Barely Anyone Reads the Bible in Germany. So Why Are Luther Bibles Selling So Well?

A revised edition of Reformer’s translation ranked among 2022 bestsellers.

Only 4 percent of Germans say they read the Bible every day, according to a poll conducted by Insa-Consulere and the German Christian news agency IDEA. A full 70 percent say they never read it at all.

And yet in 2022—500 years after its initial publication—Martin Luther’s German translation of the Scripture was a bestseller once again. The German Bible Society (Deutsche Bibelgesellschaft), based in Stuttgart, sold 130,000 copies last year.

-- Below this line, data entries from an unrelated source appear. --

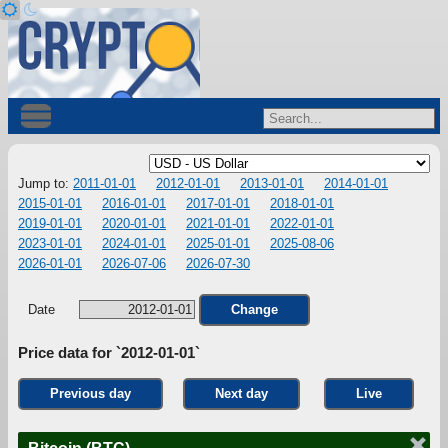
Jump to:
2011-01-01
2012-01-01
2013-01-01
2014-01-01
2015-01-01
2016-01-01
2017-01-01
2018-01-01
2019-01-01
2020-01-01
2021-01-01
2022-01-01
2023-01-01
2024-01-01
2025-01-01
2025-08-06
2026-01-01
2026-07-06
2026-07-30
Date
Change
Price data for `2012-01-01`
Previous day
Next day
Live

This could, perhaps, presage a resurgence of Bible reading, but Christoph Rösel, the Bible society’s general secretary, would be surprised if that’s the case. It’s more likely, he said, that people care about the historic importance of the Bible for German language and literature. They buy it out of curiosity and respect.

“It is and will remain a classic,” he said. “Our understanding of the world and nature, our art, literature and music, our annual holidays have all been shaped by Luther’s Bible and the religious practice derived from it over the centuries.”

Just don’t ask too many questions about what that Bible says.

“People may not know it much,” Rösel explains, “beyond the parts they already have in their head.”

The German language is peppered with idioms from Luther’s translation, like better an end with horror than a horror without end” (Ps. 73:18–19) and “growing with his pounds” (Luke 19:11–27). Every day, people use words developed by the 16th-century Reformer to express the holy text in workable, common language—vocabulary like bloodhound, baptism of fire, and heart’s content.

And the language itself owes a debt to Luther.